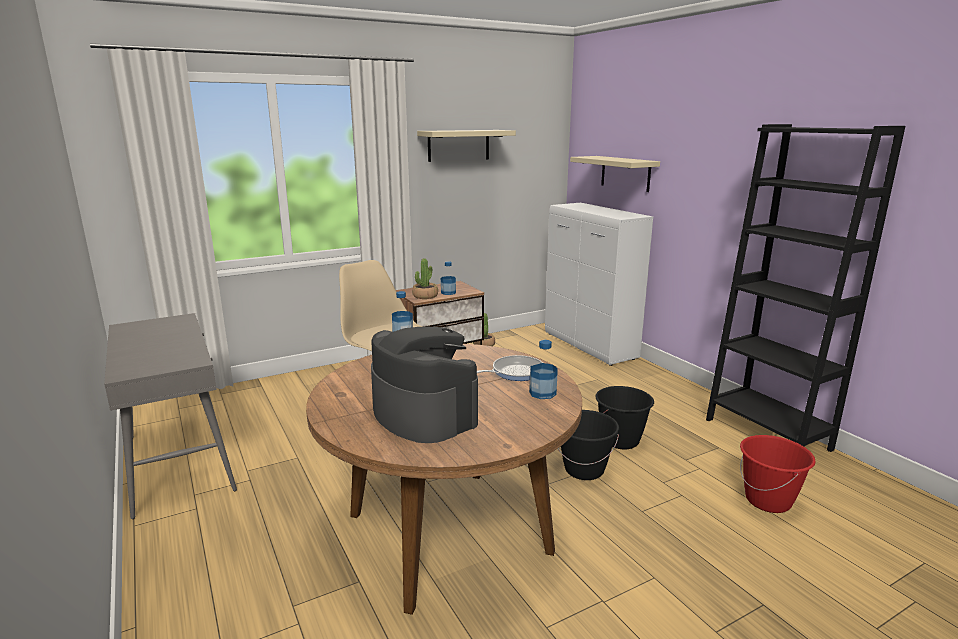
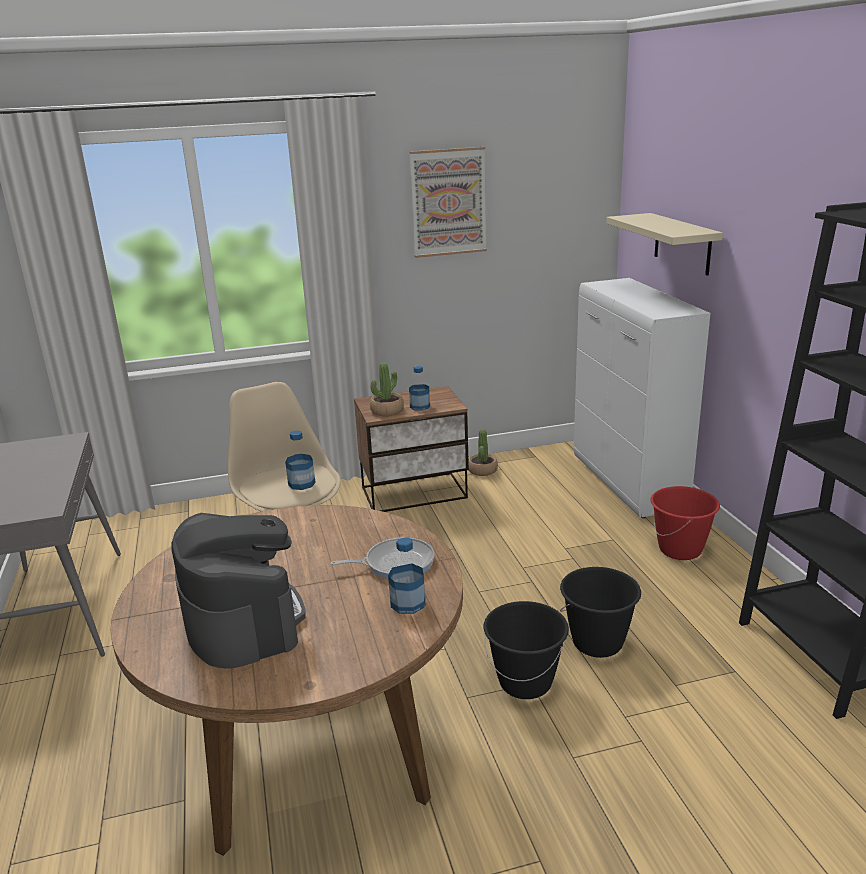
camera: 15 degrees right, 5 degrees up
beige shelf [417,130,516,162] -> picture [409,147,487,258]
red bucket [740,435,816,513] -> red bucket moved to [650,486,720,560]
* * *
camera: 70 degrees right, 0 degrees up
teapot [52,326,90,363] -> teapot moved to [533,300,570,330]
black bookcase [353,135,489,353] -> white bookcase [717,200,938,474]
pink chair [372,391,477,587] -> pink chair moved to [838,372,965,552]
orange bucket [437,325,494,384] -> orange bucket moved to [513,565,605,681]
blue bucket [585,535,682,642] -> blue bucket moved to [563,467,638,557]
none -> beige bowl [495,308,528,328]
==
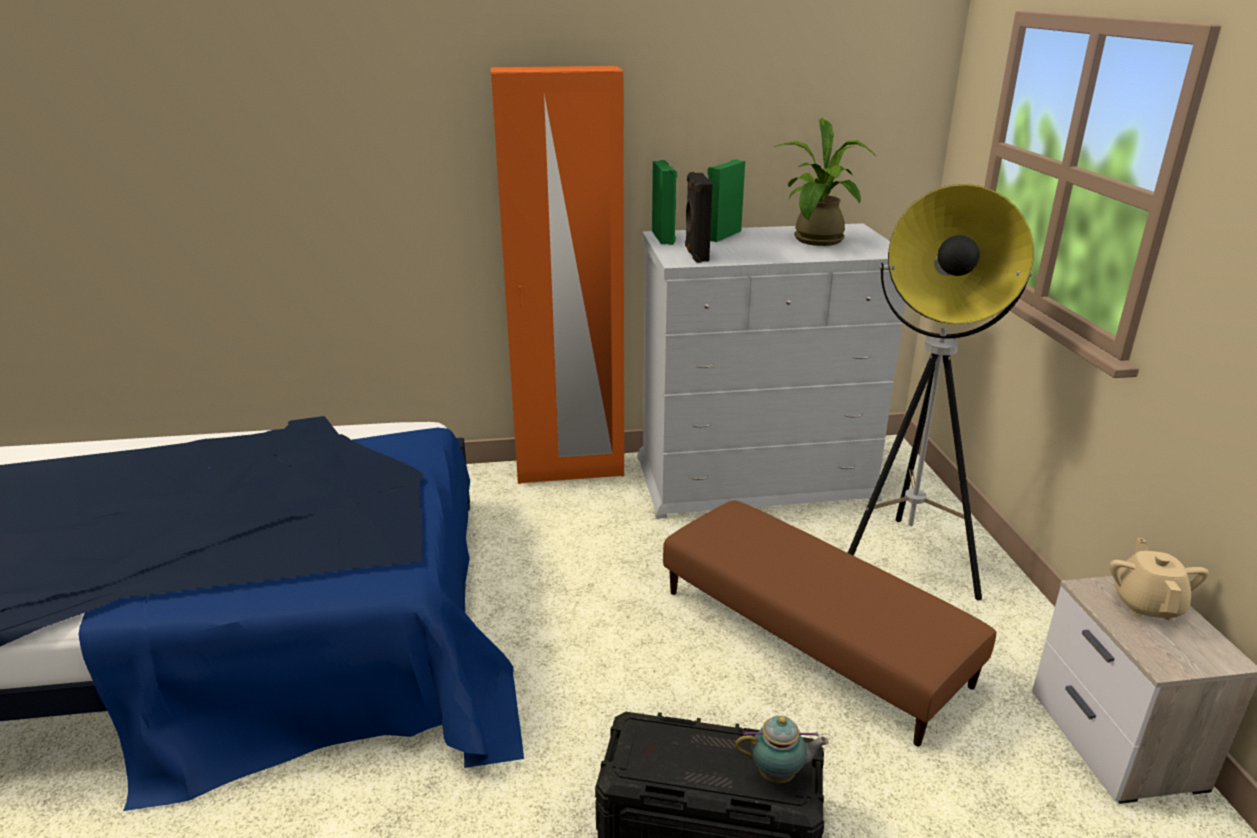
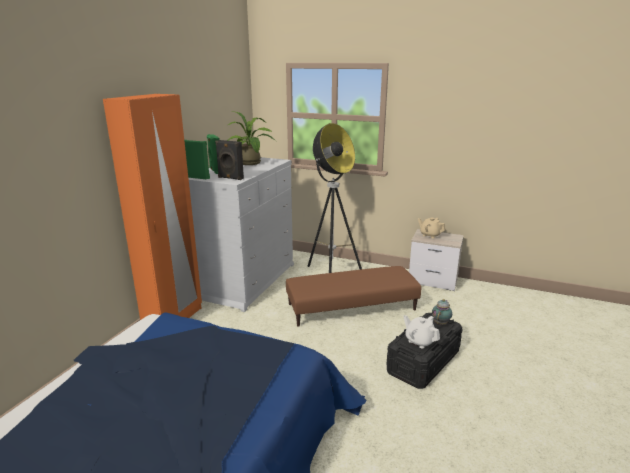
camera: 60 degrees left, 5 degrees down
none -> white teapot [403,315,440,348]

* _What the task requires_:
Begin with the line that has "camera: 15 degrees right, 5 degrees up" in the listing above and end after the line that has "red bucket [740,435,816,513]"; output those lines exactly.

* _Answer section_:
camera: 15 degrees right, 5 degrees up
beige shelf [417,130,516,162] -> picture [409,147,487,258]
red bucket [740,435,816,513] -> red bucket moved to [650,486,720,560]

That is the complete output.